Drug-disease target PPI network
A total of 150 hub genes were screened by mapping the diosmin component targets to each other and to the renal fibrosis disease targets. The 150 targets were imported into the STRING database and imported into Cytoscape for visualization and analysis, and a network consisting of 112 nodes and 721 edges was obtained. The network density was 0.588, and the average node degree was 12.9. When the network density is greater than 0.5, and the average node degree is greater than 3, the network has a good correlation (Figure 3). In the network, the top ten targets with high degrees of freedom were caspase 3 (CASP3), SRC proto-oncogene, non-receptor tyrosine kinase (SRC), annexin A5 (ANXA5), matrix metallopeptidase 9 (MMP9), heat shock protein 90 alpha family class A member 1 (HSP90AA1), insulin-like growth factor 1 (IGF1), ras homolog family member A (RHOA), estrogen receptor 1 (ESR1), epidermal growth factor receptor (EGFR), and cell division cycle 42 (CDC42) (Figure 4). The related gene targets focused on apoptosis and inflammatory pathways.

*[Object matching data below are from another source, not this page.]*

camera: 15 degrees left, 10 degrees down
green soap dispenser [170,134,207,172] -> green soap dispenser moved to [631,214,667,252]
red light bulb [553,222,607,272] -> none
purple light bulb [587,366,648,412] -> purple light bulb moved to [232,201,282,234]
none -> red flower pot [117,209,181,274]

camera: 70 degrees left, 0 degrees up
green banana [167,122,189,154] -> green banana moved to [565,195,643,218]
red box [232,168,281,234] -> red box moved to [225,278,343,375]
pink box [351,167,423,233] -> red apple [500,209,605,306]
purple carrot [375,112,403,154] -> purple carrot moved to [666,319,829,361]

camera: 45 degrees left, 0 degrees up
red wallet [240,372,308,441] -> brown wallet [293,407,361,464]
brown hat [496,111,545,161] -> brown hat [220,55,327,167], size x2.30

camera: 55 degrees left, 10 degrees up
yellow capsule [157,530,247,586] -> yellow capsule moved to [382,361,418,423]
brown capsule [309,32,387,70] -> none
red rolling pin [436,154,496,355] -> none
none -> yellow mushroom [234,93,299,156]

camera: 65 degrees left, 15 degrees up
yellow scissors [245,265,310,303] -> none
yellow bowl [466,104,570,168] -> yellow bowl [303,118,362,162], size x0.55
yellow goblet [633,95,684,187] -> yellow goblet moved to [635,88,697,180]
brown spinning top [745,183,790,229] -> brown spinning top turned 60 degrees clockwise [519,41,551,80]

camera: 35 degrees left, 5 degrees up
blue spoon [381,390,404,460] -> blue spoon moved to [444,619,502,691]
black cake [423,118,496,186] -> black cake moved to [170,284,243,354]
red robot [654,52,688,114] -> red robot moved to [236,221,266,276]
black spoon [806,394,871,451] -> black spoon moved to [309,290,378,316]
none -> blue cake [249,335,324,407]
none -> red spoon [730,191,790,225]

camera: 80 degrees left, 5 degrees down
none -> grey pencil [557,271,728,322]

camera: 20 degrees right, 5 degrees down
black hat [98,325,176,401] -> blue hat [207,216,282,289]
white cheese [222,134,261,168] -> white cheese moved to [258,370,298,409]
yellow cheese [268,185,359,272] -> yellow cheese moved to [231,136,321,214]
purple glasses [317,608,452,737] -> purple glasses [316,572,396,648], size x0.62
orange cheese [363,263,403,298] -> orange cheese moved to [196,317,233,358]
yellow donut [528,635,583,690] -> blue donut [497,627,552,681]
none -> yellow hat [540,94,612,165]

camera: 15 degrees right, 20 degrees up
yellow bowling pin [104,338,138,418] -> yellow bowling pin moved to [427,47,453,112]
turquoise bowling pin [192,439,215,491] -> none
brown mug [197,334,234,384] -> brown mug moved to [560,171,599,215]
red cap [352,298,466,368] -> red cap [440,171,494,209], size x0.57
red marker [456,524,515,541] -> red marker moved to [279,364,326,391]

GO and KEGG pathway enrichment
GO and KEGG pathway enrichment results were plotted as bar graphs and bubble plots by gene number for visual analysis. A total of 291 BP, 44 CC, 85 MF, and 98 KEGG signaling pathways were identified. GO analysis showed that diosmin mainly plays a role in the BPs of apoptosis negative regulation, protein phosphorylation, protein autophosphorylation, peptidyl-tyrosine phosphorylation, transmembrane receptor protein tyrosine kinase signaling pathway, response to foreign body stimulation, cellular response to insulin stimulation, and positive regulation of phosphatidylinositol 3-kinase signaling. Apoptosis was correlated with the development of renal fibrosis, while protein phosphorylation was associated with the regulation of protein activity. CC was mainly enriched in the cytoplasm and nucleoplasm. MF analysis showed an association between homologous protein binding and ATP binding (Figure 5). KEGG enriched 98 signaling pathways (P < 0.05), including cancer, lipids and atherosclerosis, proteoglycans in cancer, fluid shear stress and atherosclerosis, endocrine resistance, and Rap1, Ras, PI3K-Akt, chemokine, MAPK, FoxO, T-cell receptor, HIF-1, and estrogen signaling pathways (Figure 6). Among these, the MAPK, Ras, PI3K-Akt, FoxO, and HIF-1 signaling pathways were closely related to renal fibrosis.
Molecular docking
Diosmin and the top ten targets ranked by degree were selected for molecular docking (Table 2). The binding capacity score is an important indicator of the ability of the receptor and ligand to bind to each other; the lower the binding capacity score, the more stable the complex formed. Following the convention, a binding capacity between the tested molecules and proteins was assumed to exist when the binding energy score was greater than 4.25. Scores greater than 5.0 indicate relatively high binding affinity [49]. Hence, the selected diosmin was docked with MMP9, ANXA5, CASP3, and HSP90AA1 using AutoDock according to its binding capacity (Figure 7).
Effect of diosmin on the expression of target genes in HK-2
We further investigated the anti-fibrotic effect of diosmin on HK-2 cells. Diosmin treatment (0, 1, 5, 10, 25, 50, or 75 μM) of HK-2 cells did not significantly inhibit the viability (Figure 8). Cell viability was slightly inhibited at a concentration of 100 μM. Therefore, we treated the cells with 75 μM diosmin. Compared with the TGF-β1 group, the mRNA expression of ANXA5, CASP3, MMP9, and HSP90AA1 was significantly decreased in the diosmin group (Figure 9).